Olha, vou ser bem direto aqui: o Mikal Bridges tá cansado de ser o alvo das críticas dos torcedores do Knicks. E sinceramente? Eu entendo ele.
O cara foi trocado por CINCO picks de primeira rodada — cinco! — e desde então fica ouvindo cobrança toda semana. Mas aqui vai uma: nos playoffs do ano passado, foi justamente o Bridges que salvou a pátria em vários momentos decisivos.

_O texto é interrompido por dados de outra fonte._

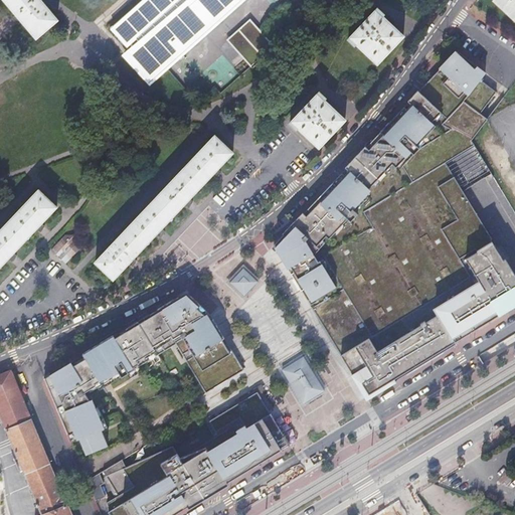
[(39,0),(3,0),(17,14),(14,17),(19,24),(22,22),(36,38),(57,21),(39,0)]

Quando importa, ele aparece
Lembram do roubo de bola no Jaylen Brown nos segundos finais da prorrogação do Jogo 1 contra o Celtics? Foi ele. E do steal no Jayson Tatum para selar o Jogo 2 da mesma série? Bridges de novo. Sem falar na cesta que empatou o Jogo 6 contra o Pistons com 35 segundos restantes — numa partida onde fez 25 pontos.
“Playoffs são divertidos, tem muito mais intensidade, muita agressão, muito pensamento”, disse Bridges recentemente. “É sempre divertido jogar nos playoffs. Só tento fazer o que for preciso para vencer.”
E quando perguntaram se ele eleva o nível na pós-temporada, a resposta foi na lata: “Eu gostaria de elevar. Acho que todo jogador gostaria. Só tento ser o melhor que posso e fazer o que for preciso para ajudar o time.”
A pressão da troca pesada
Vamos combinar uma coisa — a pressão em cima dele é absurda. Karl-Anthony Towns também leva porrada, mas o Bridges lidera esse ranking de “criticados” por causa daqueles cinco picks. Na minha visão, isso é meio injusto.
O técnico Mike Brown deixou bem claro a hierarquia ofensiva: Jalen Brunson primeiro, KAT segundo, e aí vem todo mundo. Geralmente o OG Anunoby fica em terceiro, então sobra pro Bridges ser a quarta opção. E olha, Josh Hart até defendeu o parceiro, dizendo que ele poderia pontuar mais se recebesse mais arremessos, mas não é isso que pedem dele.
“Sacrifício pelos seus irmãos”, disse Bridges após o treino. “Colocar o corpo na linha, fazer o que for preciso para ajudar os companheiros.”
Vocês acham que é fácil ser uma quarta opção depois de ser trocado por cinco picks? Eu não acho. Mas o cara abraçou a função.
DNA de playoff
Aqui que tá o lance: independente de como ele joga durante a temporada regular, quando chega nos playoffs o bicho pega. O Knicks tem um time veterano, e o Bridges tem tanta experiência de pós-temporada quanto qualquer um ali.
“É meio que o que eu conheço”, disse ele. “É do meu DNA.”
E é mesmo. O cara pode não estar cravando 20+ pontos todo jogo na temporada regular, mas nos momentos que definem campeonatos? Aí ele vira outro jogador. Defesa sufocante, roubadas de bola nos momentos certos, cestas decisivas.
Olha, eu tô curioso pra ver como vai ser nestes playoffs. Se o Bridges repetir as atuações do ano passado, muita gente vai ter que engolir as críticas. E sinceramente? Torço pra que isso aconteça. O cara merece.